Saturday, December 12, 2009
American television is filled with commercials for companies that will turn your old gold jewelry into cash. You just send it in, and they send you a check, with no obligation to accept the deal. It sounds straightforward enough, but the ads are a little misleading. At the moment, Cash4Gold says it's offering a 25 percent bonus over its usual rates, presumably to entice consumers to try and grab that extra cash. Yet in general, such claims are too vague to mean anything; you have to ask, "25 percent more than what?" Cash4Gold never says what its regular rates are, nor do it say how often its regular rates change. This is an important issue, since the price of gold has risen by 37 percent in the last year. If consumers are getting 25 percent more than they did this time last year, Cash4Gold is pocketing the other 12 percent... but there's no way to know from the ads.

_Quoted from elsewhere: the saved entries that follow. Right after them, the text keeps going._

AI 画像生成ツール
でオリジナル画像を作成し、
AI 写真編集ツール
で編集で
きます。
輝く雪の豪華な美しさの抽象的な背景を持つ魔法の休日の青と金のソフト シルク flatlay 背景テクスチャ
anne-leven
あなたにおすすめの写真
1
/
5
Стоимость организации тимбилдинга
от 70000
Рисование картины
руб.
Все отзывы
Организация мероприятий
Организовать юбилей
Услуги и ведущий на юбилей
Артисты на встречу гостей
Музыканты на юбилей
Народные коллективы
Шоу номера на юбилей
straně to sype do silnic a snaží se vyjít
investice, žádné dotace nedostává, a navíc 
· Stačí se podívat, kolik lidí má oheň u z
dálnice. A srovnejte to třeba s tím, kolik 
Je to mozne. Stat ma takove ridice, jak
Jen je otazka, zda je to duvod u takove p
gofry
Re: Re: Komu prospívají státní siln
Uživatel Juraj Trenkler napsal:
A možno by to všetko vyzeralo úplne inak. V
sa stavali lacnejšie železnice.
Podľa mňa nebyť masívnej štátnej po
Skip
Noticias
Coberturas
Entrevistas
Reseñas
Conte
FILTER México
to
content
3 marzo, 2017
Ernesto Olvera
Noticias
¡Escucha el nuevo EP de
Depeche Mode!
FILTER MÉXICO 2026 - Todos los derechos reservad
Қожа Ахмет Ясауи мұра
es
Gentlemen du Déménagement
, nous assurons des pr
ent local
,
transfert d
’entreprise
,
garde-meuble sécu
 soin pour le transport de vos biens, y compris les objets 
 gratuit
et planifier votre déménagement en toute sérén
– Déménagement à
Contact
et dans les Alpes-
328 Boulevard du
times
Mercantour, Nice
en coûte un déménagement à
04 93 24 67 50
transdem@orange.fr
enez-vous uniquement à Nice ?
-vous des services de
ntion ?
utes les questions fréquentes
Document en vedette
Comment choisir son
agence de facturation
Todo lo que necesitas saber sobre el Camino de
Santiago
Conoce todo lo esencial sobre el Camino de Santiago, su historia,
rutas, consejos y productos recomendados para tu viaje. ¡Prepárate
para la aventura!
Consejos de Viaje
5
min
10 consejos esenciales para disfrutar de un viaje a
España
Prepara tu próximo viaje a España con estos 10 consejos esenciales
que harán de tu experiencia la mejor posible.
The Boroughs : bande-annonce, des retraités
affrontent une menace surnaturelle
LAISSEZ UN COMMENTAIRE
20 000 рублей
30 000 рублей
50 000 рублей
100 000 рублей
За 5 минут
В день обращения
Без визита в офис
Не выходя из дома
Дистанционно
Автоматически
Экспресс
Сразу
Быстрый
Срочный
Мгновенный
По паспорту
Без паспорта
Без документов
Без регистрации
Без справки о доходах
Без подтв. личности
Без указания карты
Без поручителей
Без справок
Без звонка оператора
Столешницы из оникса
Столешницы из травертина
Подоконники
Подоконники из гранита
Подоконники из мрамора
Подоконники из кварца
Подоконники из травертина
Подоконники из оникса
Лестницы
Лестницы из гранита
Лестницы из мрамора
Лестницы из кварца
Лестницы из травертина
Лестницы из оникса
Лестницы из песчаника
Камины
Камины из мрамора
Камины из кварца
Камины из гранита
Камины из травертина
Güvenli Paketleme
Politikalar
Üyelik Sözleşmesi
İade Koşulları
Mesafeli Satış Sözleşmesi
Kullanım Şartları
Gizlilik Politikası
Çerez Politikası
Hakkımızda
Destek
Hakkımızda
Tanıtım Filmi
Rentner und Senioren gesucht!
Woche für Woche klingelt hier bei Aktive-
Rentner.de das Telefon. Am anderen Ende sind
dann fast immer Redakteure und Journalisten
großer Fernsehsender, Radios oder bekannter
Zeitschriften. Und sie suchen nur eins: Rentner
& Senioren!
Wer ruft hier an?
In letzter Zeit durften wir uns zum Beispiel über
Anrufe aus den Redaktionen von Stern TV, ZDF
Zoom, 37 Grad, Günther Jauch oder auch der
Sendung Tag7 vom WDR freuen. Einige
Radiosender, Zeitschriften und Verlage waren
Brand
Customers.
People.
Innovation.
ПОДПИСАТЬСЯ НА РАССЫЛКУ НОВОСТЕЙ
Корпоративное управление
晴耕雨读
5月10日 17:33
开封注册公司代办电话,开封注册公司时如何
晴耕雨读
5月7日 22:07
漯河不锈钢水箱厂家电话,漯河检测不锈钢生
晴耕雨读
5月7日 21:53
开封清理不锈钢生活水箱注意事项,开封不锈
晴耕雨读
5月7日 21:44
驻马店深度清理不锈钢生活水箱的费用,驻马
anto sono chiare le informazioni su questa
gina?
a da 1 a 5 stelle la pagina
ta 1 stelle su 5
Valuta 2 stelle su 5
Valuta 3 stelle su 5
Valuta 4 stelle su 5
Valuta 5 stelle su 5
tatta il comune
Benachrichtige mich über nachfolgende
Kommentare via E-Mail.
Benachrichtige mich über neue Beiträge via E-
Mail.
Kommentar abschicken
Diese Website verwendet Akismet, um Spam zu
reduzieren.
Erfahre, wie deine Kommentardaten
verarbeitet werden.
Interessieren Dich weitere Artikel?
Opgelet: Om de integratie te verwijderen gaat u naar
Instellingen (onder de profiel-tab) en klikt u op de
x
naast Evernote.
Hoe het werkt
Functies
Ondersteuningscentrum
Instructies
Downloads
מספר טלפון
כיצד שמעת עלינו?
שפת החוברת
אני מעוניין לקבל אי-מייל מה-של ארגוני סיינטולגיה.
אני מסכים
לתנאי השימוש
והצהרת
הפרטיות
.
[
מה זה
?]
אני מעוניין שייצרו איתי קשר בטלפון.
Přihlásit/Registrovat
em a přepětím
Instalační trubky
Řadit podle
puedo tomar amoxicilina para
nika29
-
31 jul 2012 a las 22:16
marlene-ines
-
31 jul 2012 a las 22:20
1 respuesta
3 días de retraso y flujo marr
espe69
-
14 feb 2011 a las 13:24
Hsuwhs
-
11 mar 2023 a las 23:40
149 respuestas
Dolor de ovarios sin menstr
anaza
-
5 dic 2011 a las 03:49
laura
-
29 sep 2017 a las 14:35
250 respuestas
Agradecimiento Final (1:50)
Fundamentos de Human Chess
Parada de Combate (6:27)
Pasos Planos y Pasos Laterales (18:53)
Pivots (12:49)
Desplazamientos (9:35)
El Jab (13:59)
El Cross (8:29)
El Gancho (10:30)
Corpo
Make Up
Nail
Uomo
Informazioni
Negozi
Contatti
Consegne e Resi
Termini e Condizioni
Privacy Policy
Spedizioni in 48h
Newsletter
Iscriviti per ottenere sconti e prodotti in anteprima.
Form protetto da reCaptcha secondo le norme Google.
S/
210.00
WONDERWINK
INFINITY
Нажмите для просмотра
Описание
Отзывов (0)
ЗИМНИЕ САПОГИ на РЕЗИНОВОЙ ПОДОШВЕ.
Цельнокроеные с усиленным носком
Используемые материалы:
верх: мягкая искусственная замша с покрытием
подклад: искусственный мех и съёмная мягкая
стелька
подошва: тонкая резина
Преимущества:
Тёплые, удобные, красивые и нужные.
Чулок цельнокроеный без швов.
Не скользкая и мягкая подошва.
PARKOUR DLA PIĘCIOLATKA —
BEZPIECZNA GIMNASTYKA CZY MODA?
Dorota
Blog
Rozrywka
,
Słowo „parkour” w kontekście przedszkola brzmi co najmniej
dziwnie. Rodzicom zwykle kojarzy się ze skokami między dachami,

Posted by Daniel Altman at 11:22 PM
Verizon has been slamming AT&T in its television commercials with claims that AT&T's third-generation wireless network offers far less coverage than Verizon's. The Verizon coverage map for the United States certainly looks a lot more comprehensive than AT&T's. But now, AT&T is responding with ads showing another, much more flattering map of its coverage (and the actor Luke Wilson running down a long list of the cities that the map includes). The AT&T commercials, however, do not specify that the coverage is on a third-generation network; it looks as though AT&T's claims may rest on its garden-variety mobile phone network. Is AT&T really countering Verizon's ads in such a disingenuous way? Wait for the next round to find out.